Brazil's president traveled to neighboring Uruguay on Monday to smooth over strained economic ties rooted in the smaller nation's discontent over relations with the fractured Mercosur trade bloc.

Luiz Inacio Lula da Silva was expected to offer Uruguayan President Tabare Vazquez funding for infrastructure and energy projects and other incentives aimed at preventing Uruguay from seeking a more open trade relationship with the United States.

Both Brazil and Uruguay are members of the five-nation Mercosur trade bloc, but Uruguay and Paraguay have complained for years that their interests take a back seat to those of Argentina and Brazil -- South America's two largest economies.

Silva's visit is also viewed by the Brazilian media as a way to head off any attempt by the United States to establish a trade agreement with Uruguay. U.S. President George W. Bush will meet with Vazquez in Uruguay next month as part of a Latin American tour that also includes a stop in Brazil.

Uruguay and the United States last month signed a pact laying down guidelines for boosting trade between the two countries, a move Uruguayan officials said is key to the small South American nation's future economic growth.

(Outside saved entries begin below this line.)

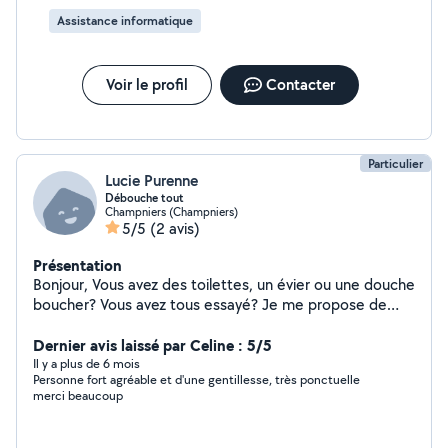
Assistance informatique
Voir le profil
Contacter
Particulier
Lucie Purenne
Débouche tout
Champniers (Champniers)
5/5
(2 avis)
Présentation
Bonjour, Vous avez des toilettes, un évier ou une douche
boucher? Vous avez tous essayé? Je me propose de
venir avec une pompe virax, un outil professionnel de
plombier pour vous déboucher sa en moins de deux!
Dernier avis laissé par Celine : 5/5
Prix à voir ensemble
Il y a plus de 6 mois
Personne fort agréable et d'une gentillesse, très ponctuelle
merci beaucoup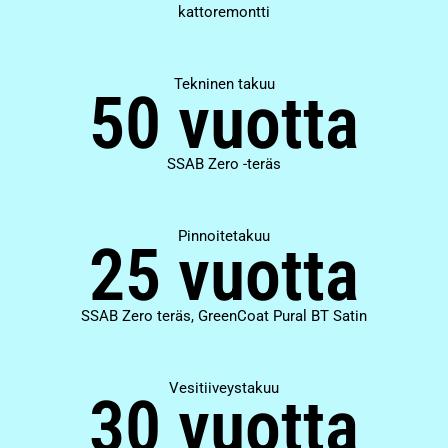
kattoremontti
Tekninen takuu
50 vuotta
SSAB Zero -teräs
Pinnoitetakuu
25 vuotta
SSAB Zero teräs, GreenCoat Pural BT Satin
Vesitiiveystakuu
30 vuotta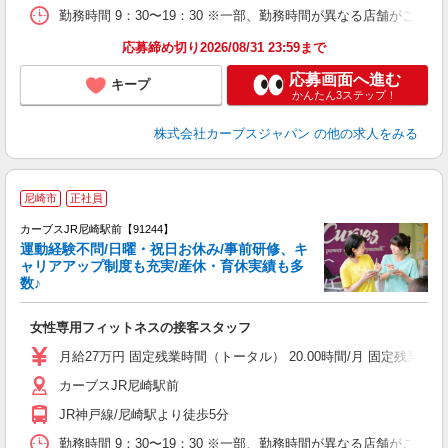
勤務時間 9：30〜19：30 ※一部、勤務時間が異なる店舗がございま
応募締め切り2026/08/31 23:59まで
応募画面へ進む
キープ
かんたん3ステップ！
株式会社カーブスジャパン
の他の求人をみる
尼崎市
正社員
カーブスJR尼崎駅前【91244】
運動経験不問/日曜・祝日お休み/事前研修、キ
ャリアアップ制度も充実/産休・育休実績も多
数♪
て
女性専用フィットネスの接客スタッフ
ボ
月給27万円 固定残業時間（トータル） 20.00時間/月 固定残業時間（
カーブスJR尼崎駅前
JR神戸線/尼崎駅より徒歩5分
勤務時間 9：30〜19：30 ※一部、勤務時間が異なる店舗がございま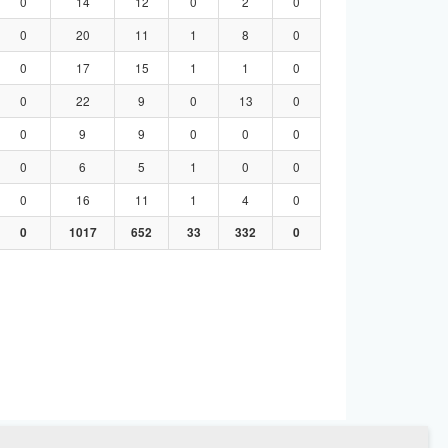
0
14
12
0
2
0
0
20
11
1
8
0
0
17
15
1
1
0
0
22
9
0
13
0
0
9
9
0
0
0
0
6
5
1
0
0
0
16
11
1
4
0
0
1017
652
33
332
0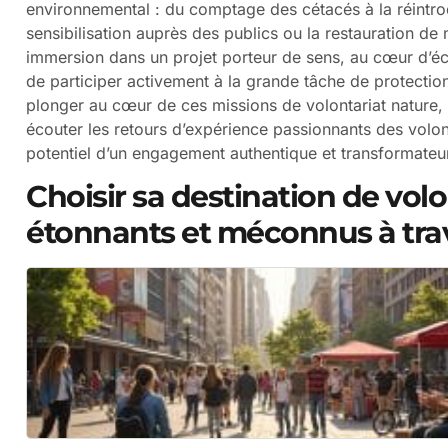
environnemental : du comptage des cétacés à la réintrod
sensibilisation auprès des publics ou la restauration de 
immersion dans un projet porteur de sens, au cœur d’é
de participer activement à la grande tâche de protection 
plonger au cœur de ces missions de volontariat nature,
écouter les retours d’expérience passionnants des volonta
potentiel d’un engagement authentique et transformateu
Choisir sa destination de volon
étonnants et méconnus à tra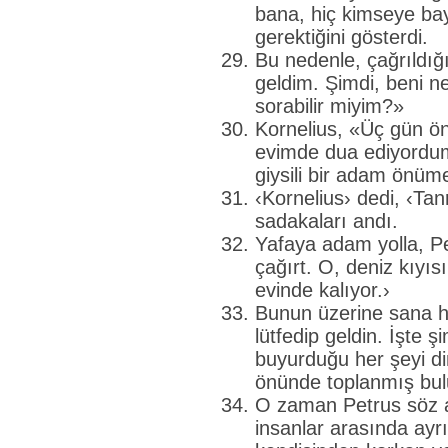
bana, hiç kimseye b
gerektiğini gösterdi.
Bu nedenle, çağrıldığ
geldim. Şimdi, beni ne
sorabilir miyim?»
Kornelius, «Üç gün ön
evimde dua ediyordum
giysili bir adam önüme
‹Kornelius› dedi, ‹Tanr
sadakaları andı.
Yafaya adam yolla, P
çağırt. O, deniz kıyı
evinde kalıyor.›
Bunun üzerine sana 
lütfedip geldin. İşte 
buyurduğu her şeyi d
önünde toplanmış bu
O zaman Petrus söz al
insanlar arasında ay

The Trade Investment Framework Agreement calls for a bilateral group on investments and commerce to meet at least once a year to identify areas of future trade liberalization.

The Southern Cone Common Market, or Mercosur, unites some 250 million people with a gross domestic product of US$1 trillion (euro760 billion), or about 76 percent of the total for South America.

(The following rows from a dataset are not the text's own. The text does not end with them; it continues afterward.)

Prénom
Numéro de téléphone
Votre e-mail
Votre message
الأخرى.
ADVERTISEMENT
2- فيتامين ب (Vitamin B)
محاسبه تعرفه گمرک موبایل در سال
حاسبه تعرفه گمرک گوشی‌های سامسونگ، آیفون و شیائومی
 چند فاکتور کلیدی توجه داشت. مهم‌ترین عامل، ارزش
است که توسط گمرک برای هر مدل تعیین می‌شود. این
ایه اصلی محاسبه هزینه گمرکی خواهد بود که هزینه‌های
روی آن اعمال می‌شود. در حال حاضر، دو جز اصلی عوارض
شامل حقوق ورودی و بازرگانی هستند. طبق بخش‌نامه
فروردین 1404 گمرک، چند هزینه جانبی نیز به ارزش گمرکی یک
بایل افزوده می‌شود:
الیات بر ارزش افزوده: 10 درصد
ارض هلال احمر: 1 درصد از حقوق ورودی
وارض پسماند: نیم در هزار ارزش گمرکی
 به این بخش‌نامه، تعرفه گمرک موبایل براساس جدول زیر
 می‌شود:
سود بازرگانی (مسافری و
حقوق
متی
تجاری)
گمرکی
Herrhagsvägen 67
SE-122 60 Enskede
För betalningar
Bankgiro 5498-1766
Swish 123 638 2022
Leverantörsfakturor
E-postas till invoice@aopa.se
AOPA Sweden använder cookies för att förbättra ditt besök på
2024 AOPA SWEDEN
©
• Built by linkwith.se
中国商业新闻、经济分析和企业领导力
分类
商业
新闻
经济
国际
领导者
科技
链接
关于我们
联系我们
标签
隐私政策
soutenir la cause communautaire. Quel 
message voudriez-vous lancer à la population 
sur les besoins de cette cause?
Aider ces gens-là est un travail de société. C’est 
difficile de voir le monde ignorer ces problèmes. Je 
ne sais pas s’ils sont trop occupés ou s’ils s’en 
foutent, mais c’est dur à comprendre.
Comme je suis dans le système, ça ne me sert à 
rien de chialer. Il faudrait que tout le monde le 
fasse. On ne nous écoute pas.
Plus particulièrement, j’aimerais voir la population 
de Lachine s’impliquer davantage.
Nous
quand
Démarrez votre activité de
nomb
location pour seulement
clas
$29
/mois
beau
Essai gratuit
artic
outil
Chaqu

Made up of Brazil, Argentina, Paraguay, Uruguay and Venezuela, the trade bloc has long suffered from internal bickering over matters as mundane as trade in pork and appliances. Bolivia, Chile, Colombia, Ecuador and Peru are associated members, and Bolivia is seeking full membership.

Mercosur leaders met in January in an attempt to revitalize the bloc and boost its goal of regional integration, but the summit was overshadowed by disagreements among the presidents.

While the Brazilian hosts declared the meeting a success for attracting leaders from outside the bloc -- 11 of the continent's 12 presidents attended -- the nonmembers mostly served to heighten the confusion.

Bolivian President Evo Morales criticized Brazil for paying too little for Bolivian natural gas, and attacked Colombia for accepting anti-drug aid from the United States, generating a stern response from Colombian President Alvaro Uribe.

The leaders of Paraguay and Uruguay -- Mercosur's smallest economies -- chafed at what they said was a patronizing attitude on the part of Argentina and Brazil, even though one of the few concrete measures to emerge from the meeting included US$50 million (euro38.07 million) in loans to help them boost their economies.

Silva, however, pointed out that trade among the Mercosur nations has grown to US$30 billion (euro22.84 billion) in 2006 from US$4 billion (euro3.05 billion) in 1990, the year before the bloc was formed.